Là encore, la réponse est rassurante, toutefois sous réserve. Oui, il existe des solutions à ce niveau, des solutions réalistes, n’ayant rien d’utopique, ni de mystérieux, ni de miraculeux. Mais pour cette raison même, il ne peut pas s’agir de solutions de facilité. La gestion du stress en ses formes avancées, en ses formes impliquant un travail sur le subconscient, présuppose une démarche marquée par sa technicité élevée.

Certes, l’instar la réduction du stress suivie de gestion du stress élémentaire, un tel parcours avancé est à la portée de toute personne réelle motivée, mais exige de la patience, de la persévérance, de l’assiduité et de l’ouverture intellectuelle.
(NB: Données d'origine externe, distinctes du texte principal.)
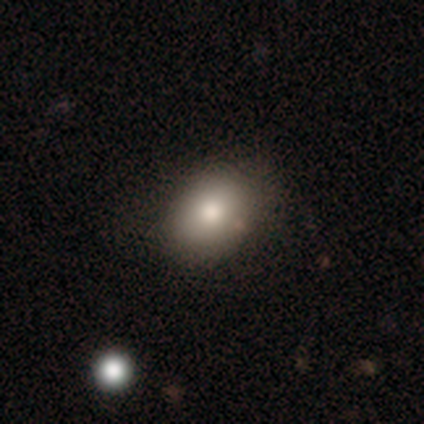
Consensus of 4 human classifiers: smooth-or-featured: smooth: 100% | featured or disk: 0% | star or artifact: 0%
  how-rounded: in between: 100% | round: 0% | cigar-shaped: 0%
  merging: none: 100% | minor disturbance: 0% | major disturbance: 0% | merger: 0%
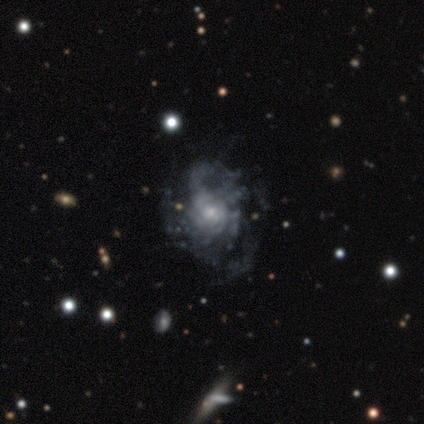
featured or disk 83%, smooth 17%, star or artifact 0%. Down the decision tree: edge-on disk — no (100%); bar — no (100%); spiral arms — yes (60%); spiral arm count — can't tell (67%); spiral winding — tight (33%, tied with medium and loose); bulge size — small (100%); merging — minor disturbance (83%).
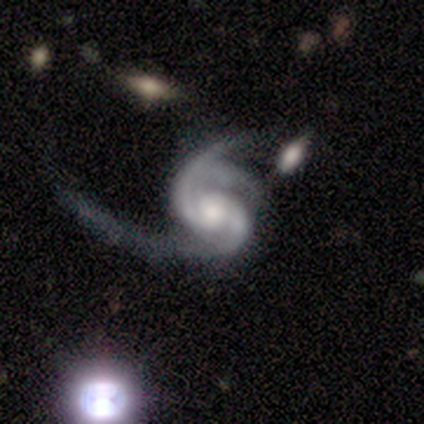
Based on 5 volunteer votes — A featured or disk galaxy (100%) with a weak bar (40%, tied with no), 2 (60%) medium (60%) spiral arms (100%) and a moderate central bulge (40%, tied with small). Merging: major disturbance (40%).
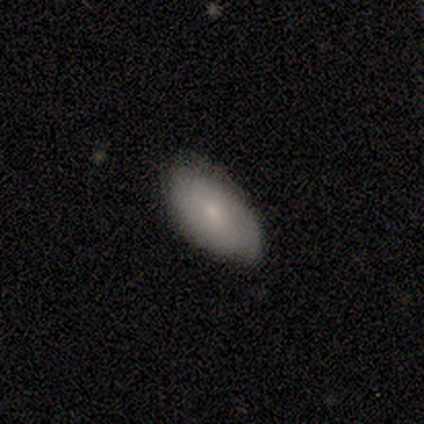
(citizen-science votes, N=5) This appears to be a smooth galaxy with no disk features (80%) that is in between round and cigar-shaped (100%). Merging: none (100%).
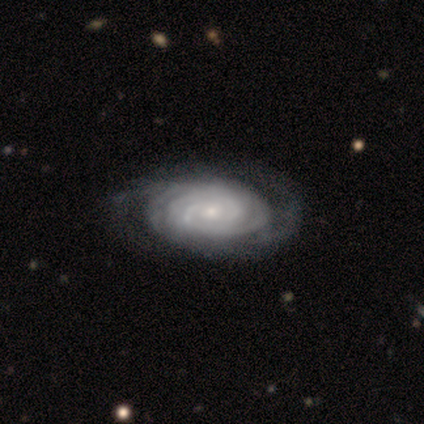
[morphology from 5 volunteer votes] Q: Smooth or featured?
A: featured or disk (100%)
Q: Edge-on disk?
A: no (80%); runner-up: yes (20%)
Q: Bar?
A: no (75%); runner-up: weak (25%)
Q: Spiral arms?
A: yes (100%)
Q: Spiral winding?
A: tight (100%)
Q: Spiral arm count?
A: can't tell (75%); runner-up: 4 (25%)
Q: Bulge size?
A: small (75%); runner-up: moderate (25%)
Q: Merging?
A: none (100%)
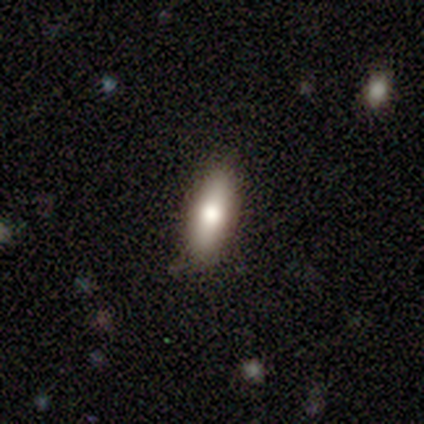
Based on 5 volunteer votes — Volunteers were most divided on "how rounded": in between: 60%, cigar-shaped: 40%, round: 0%. More confident: smooth or featured — smooth (100%); merging — none (60%).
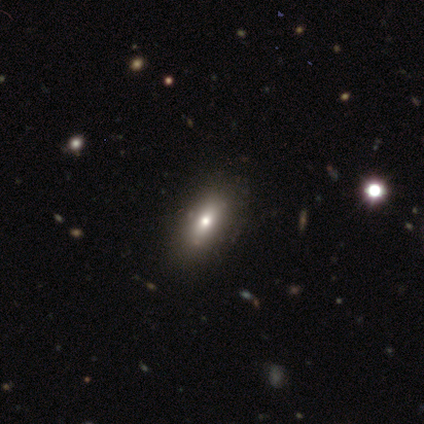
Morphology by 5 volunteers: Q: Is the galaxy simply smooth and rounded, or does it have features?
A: smooth — 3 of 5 (60%).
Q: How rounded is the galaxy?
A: in between — 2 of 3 (67%).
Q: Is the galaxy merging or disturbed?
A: none — 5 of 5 (100%).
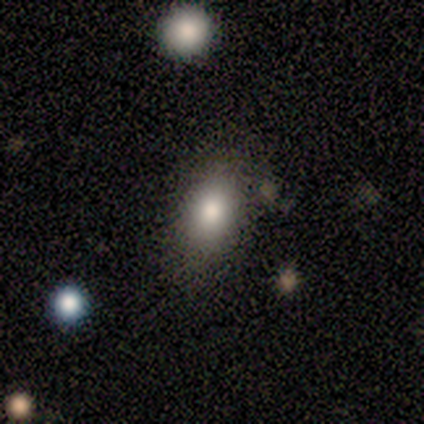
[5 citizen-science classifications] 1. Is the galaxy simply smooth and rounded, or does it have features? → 80% smooth, 20% star or artifact, 0% featured or disk.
D’autre part, la gestion du stress avancée relève déjà – comme toute démarche engageant les strates subconscientes de notre psychisme – du développement personnel à part entière. Notre approche spécifique du développement personnel fera l’objet de plusieurs articles à paraître dans un avenir proche sur le présent support. En attendant, consultons notre site www.horizonscoaching.fr .
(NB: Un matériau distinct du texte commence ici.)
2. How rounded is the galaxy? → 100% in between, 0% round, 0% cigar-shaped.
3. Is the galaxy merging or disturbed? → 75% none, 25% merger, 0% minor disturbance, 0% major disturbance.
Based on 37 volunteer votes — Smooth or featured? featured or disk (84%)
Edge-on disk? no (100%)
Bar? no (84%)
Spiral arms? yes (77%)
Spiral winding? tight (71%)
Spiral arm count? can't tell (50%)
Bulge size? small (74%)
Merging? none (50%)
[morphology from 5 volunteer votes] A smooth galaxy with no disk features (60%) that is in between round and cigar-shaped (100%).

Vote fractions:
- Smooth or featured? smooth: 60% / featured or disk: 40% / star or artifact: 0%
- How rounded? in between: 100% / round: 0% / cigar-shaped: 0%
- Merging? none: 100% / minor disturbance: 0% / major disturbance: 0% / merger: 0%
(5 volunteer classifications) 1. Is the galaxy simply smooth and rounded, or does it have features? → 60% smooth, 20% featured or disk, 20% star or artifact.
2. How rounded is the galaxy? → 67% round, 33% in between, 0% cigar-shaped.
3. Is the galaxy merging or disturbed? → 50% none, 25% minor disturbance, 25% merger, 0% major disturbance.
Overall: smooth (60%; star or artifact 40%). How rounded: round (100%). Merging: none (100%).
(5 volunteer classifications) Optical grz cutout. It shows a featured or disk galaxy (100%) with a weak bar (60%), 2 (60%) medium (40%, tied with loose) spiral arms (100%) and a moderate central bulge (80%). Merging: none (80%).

Notons néanmoins que même la simple réduction du stress, et à plus forte raison, la gestion du stress élémentaire représentent au fond déjà un premier abord du développement personnel. Répétons qu’en matière de stress, il ne suffit pas de prendre la « bonne résolution » de « ne plus stresser ». Or, le développement personnel tel qu’il se présente dans le cadre de notre approche, consiste en le dépassement des « bonnes résolutions » par un changement positif réel. C’est une manière de boucler la boucle dans un domaine où tout est finalement relié.